====== PAGE EXCERPT ======

I’m Adi - an accidental yogi, trail runner, and lover of words.

two tickets to porter robinson and a stress fracture

two tickets to porter robinson and a stress fracture

Every little thing is gonna be alright. ~Bob Marley

It’s 8:34am, and I just sat down at the coffee bar waiting for my pour over. The weekends are “real coffee” days for me, which I knew wouldn’t help my edginess, but whatever. I did it anyway. With my laptop open and to-do list next to it, I decided to do the responsible thing and start self-diagnosing this pain in my right leg via all the medical professionals that contribute their knowledge to the interwebs. Oh, that’s right…. Most of these people aren’t doctors, and it’s not a good idea to formulate my own treatment plan based on anecdotal experiences and amateur research of people I’ve never heard of. Perhaps, I’ll keep that doctor’s appointment I made, after all. Surely it will be better than the three to twenty weeks of non-running (how’s that for a wild guess, right?) that these people are suggesting is on my horizon. Except that it’s not.

======

• _EXERCISE REQUIREMENTS_: Copy out the whole blog excerpt about the stress fracture word for word.

====== THE DATA ======

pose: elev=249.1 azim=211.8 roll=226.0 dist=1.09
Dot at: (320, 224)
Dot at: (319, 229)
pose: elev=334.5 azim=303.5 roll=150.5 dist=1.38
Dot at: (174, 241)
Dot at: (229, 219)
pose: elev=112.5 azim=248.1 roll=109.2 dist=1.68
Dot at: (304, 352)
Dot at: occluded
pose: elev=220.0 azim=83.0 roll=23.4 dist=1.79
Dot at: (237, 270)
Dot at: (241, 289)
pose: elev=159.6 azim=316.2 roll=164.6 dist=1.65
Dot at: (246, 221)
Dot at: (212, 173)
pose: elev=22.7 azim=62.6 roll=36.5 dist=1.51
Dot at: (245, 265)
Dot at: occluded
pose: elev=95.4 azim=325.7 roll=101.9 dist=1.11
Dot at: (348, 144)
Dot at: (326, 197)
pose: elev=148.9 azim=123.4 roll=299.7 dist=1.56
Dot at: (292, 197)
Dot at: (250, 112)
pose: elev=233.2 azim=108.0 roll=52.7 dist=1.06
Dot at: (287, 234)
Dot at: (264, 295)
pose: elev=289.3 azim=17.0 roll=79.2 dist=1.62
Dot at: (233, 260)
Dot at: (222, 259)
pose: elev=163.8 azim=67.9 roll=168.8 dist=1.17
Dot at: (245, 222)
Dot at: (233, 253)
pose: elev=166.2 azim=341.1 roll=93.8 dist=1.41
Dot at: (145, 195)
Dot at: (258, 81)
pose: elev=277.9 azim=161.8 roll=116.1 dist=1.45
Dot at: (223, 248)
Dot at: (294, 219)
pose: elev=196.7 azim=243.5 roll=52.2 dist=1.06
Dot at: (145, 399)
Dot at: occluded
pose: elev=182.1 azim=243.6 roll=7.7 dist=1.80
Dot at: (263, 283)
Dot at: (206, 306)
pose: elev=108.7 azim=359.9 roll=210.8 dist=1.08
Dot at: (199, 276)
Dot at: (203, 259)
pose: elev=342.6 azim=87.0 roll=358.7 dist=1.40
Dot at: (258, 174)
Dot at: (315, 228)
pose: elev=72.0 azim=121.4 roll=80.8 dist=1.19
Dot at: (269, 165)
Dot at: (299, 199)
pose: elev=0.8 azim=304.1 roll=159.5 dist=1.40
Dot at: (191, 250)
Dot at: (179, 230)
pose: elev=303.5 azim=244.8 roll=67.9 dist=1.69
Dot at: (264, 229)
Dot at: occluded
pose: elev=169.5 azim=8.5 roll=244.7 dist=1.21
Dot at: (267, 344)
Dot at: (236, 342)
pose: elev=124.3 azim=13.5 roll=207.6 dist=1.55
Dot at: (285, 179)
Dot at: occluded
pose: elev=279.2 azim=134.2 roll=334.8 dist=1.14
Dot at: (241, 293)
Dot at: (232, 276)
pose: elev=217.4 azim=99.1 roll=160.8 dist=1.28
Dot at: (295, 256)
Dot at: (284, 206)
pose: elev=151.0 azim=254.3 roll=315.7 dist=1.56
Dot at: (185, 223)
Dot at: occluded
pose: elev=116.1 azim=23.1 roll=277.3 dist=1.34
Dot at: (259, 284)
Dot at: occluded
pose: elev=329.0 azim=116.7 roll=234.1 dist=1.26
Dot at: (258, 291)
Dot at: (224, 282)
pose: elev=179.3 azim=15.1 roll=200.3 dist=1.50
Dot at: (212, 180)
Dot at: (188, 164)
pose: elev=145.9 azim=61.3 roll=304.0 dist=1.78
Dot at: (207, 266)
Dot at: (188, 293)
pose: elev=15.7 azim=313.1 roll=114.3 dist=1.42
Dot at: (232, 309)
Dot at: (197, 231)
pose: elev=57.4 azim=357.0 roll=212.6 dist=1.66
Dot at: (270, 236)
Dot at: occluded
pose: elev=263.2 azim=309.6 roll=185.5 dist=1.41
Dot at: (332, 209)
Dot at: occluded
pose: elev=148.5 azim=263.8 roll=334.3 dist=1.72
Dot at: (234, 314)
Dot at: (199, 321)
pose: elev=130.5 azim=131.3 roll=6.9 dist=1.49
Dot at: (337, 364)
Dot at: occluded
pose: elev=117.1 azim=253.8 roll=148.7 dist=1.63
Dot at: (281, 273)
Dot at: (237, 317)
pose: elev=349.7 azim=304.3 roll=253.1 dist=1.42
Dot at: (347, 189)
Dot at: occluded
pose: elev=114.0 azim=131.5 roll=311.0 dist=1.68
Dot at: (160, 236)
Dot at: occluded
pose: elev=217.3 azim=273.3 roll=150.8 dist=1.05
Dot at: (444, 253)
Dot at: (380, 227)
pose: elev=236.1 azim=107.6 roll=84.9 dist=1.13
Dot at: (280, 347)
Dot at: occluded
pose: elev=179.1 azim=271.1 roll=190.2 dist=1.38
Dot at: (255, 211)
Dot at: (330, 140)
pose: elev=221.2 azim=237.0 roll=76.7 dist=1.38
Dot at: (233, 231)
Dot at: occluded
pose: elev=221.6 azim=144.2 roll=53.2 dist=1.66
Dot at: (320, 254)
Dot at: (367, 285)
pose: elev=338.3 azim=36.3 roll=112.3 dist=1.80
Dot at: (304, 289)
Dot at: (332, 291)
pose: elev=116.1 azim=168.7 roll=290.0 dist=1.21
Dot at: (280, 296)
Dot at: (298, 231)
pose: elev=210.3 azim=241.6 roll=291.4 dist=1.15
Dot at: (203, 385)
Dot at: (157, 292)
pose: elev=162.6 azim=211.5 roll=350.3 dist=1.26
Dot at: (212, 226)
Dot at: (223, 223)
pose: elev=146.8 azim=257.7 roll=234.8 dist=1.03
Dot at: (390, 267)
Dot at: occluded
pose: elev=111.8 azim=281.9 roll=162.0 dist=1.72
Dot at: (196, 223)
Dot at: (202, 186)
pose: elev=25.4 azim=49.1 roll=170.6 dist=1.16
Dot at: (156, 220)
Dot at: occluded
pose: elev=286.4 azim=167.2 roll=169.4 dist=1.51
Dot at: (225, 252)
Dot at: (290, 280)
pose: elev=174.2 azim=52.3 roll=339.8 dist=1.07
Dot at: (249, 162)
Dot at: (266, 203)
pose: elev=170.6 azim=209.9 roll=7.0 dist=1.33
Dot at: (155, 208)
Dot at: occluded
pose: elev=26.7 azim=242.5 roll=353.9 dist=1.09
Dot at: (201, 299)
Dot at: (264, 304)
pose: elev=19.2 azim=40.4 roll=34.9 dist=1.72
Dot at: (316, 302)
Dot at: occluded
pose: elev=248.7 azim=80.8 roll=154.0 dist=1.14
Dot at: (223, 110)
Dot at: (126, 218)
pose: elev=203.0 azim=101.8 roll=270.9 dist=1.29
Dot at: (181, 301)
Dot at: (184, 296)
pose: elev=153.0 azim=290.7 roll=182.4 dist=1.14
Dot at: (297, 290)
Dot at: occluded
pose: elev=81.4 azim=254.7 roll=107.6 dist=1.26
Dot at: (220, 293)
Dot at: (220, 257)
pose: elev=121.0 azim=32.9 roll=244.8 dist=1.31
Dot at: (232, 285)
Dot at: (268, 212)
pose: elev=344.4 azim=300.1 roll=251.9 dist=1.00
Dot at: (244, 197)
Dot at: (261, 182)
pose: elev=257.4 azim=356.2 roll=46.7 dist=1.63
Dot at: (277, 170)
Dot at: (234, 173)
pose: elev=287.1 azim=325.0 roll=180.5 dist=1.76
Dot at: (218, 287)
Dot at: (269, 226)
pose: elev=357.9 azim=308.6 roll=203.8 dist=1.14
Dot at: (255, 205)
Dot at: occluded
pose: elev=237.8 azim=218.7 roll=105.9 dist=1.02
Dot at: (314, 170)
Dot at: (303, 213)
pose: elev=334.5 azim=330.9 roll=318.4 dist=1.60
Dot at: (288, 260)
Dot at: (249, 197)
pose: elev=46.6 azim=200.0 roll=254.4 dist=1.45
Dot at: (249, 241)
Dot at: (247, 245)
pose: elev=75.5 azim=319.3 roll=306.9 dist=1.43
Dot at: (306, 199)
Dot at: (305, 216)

======

• _RESULT_:
I’m Adi - an accidental yogi, trail runner, and lover of words.

two tickets to porter robinson and a stress fracture

two tickets to porter robinson and a stress fracture

Every little thing is gonna be alright. ~Bob Marley

It’s 8:34am, and I just sat down at the coffee bar waiting for my pour over. The weekends are “real coffee” days for me, which I knew wouldn’t help my edginess, but whatever. I did it anyway. With my laptop open and to-do list next to it, I decided to do the responsible thing and start self-diagnosing this pain in my right leg via all the medical professionals that contribute their knowledge to the interwebs. Oh, that’s right…. Most of these people aren’t doctors, and it’s not a good idea to formulate my own treatment plan based on anecdotal experiences and amateur research of people I’ve never heard of. Perhaps, I’ll keep that doctor’s appointment I made, after all. Surely it will be better than the three to twenty weeks of non-running (how’s that for a wild guess, right?) that these people are suggesting is on my horizon. Except that it’s not.